Although the Oxford vaccine uses a different technology from the Moderna jab, the two vaccines both rely on stimulating cells to produce a specific protein, which in turn triggers an immune response – meaning Moderna’s results bode well for Oxford.
A source at the Department of Health and Social Care said the results from the Oxford vaccine trials were “imminent” and that it could be one of the first to be rolled out.
Both the Moderna and Pfizer/BioNTech vaccines are based on introducing genetic material, known as mRNA, into the body. This carries instructions for making the coronavirus’s spike protein. The vaccine causes protein-making machinery within the human cells to churn out this spike protein, triggering the body’s immune response.
The latest results will be exciting for researchers at Imperial College London, who are also developing a vaccine based on mRNA. But it also bodes well for vaccines in development that take a different approach yet are still focused on spike proteins. This includes Oxford’s, which uses a harmless chimp cold virus to deliver genetic information from the coronavirus to human cells to trigger the production of the spike protein.
“The fact that a further vaccine [is] directed at inducing immune responses against the S-protein [spike protein] is promising for all other vaccine candidates that have taken this approach, be it vectored or mRNA or inactivated vaccines,” said Prof Beate Kampmann, the director of the vaccine centre at the London School of Hygiene & Tropical Medicine.
Prof Andrew Pollard, director of the Oxford Vaccine Group, agreed. “The positive results from the other developers means it is likely that there will be multiple vaccines on target, which is great news for the world,” he said.
Pollard told the Guardian that the Oxford/AstraZeneca team expect to have findings from their phase 3 clinical trial within a matter of weeks.
Should that be the case, and the team also release their full safety data, some have suggested the vaccine could gain regulatory approval about the same time or before the Pfizer/BioNTech vaccine. The latter is only expected to finish gathering two months of safety data – the amount required by the US FDA for potential emergency use authorisation – by the third week of November.
But experts warned only so much can be inferred from the findings of other teams. “The Oxford vaccine uses a very different technology to the Pfizer/BioNTech or Moderna vaccines and so we don’t yet know if it will induce the right quality of immune response,” said Prof Eleanor Riley of the University of Edinburgh.

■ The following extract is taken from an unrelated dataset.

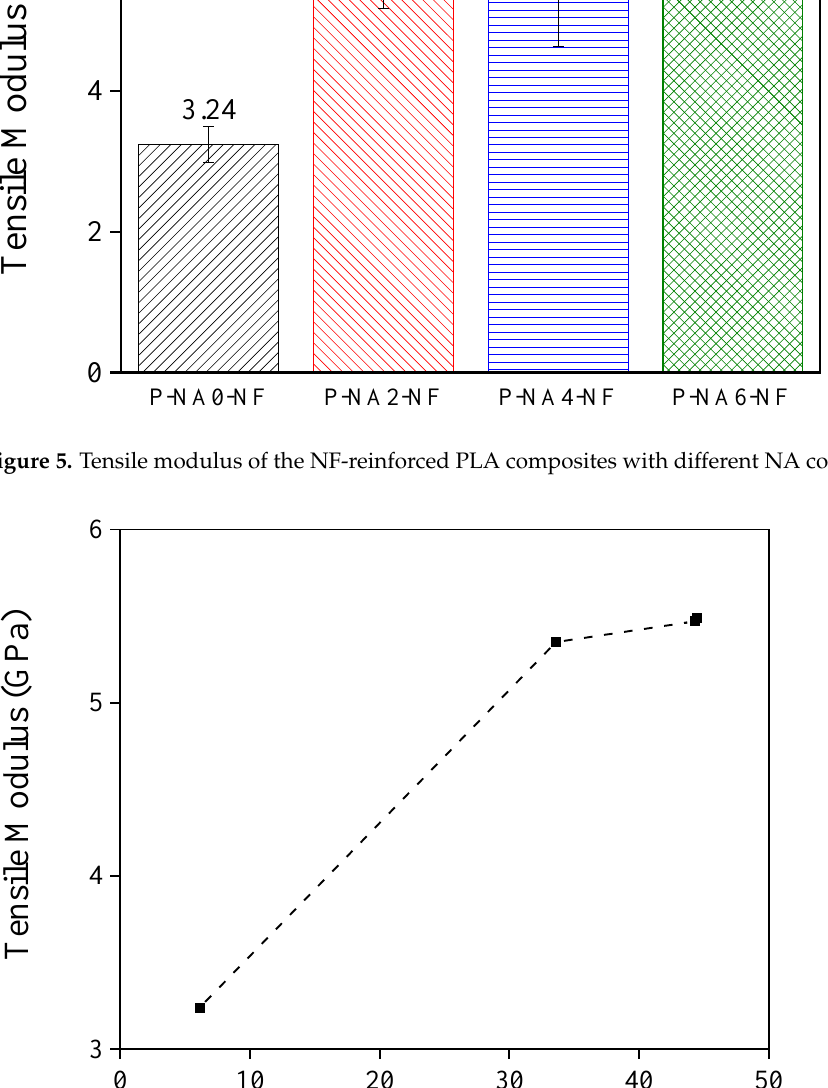
Figure 6. Tensile modulus of the NF-reinforced PLA composites with different NA contents as a function of percentage crystallinity.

She noted that the Oxford/AstraZeneca vaccine takes a similar approach to the “Sputnik V vaccine” from Russia. Interim results, which have not yet been peer reviewed or published, suggested the Sputnik V vaccine is 92% effective at preventing Covid.
However, those results have been criticised by some experts who noted they are based on just 20 cases of Covid-19 among participants, a figure they said is too small to have drawn conclusions from.
While time will tell how effective the different vaccines truly are, it seems likely there will be a hamper of promising results by Christmas, with countries already lining up to secure doses.
At present, the UK has secured access to seven potential Covid vaccines across four different approaches, including 100m doses of the Oxford/AstraZeneca jab and 30m doses of a vaccine from Janssen Pharmaceutical Company, which is based on a similar approach to the Oxford/AstraZeneca vaccine and has just begun its phase 3 clinical trials.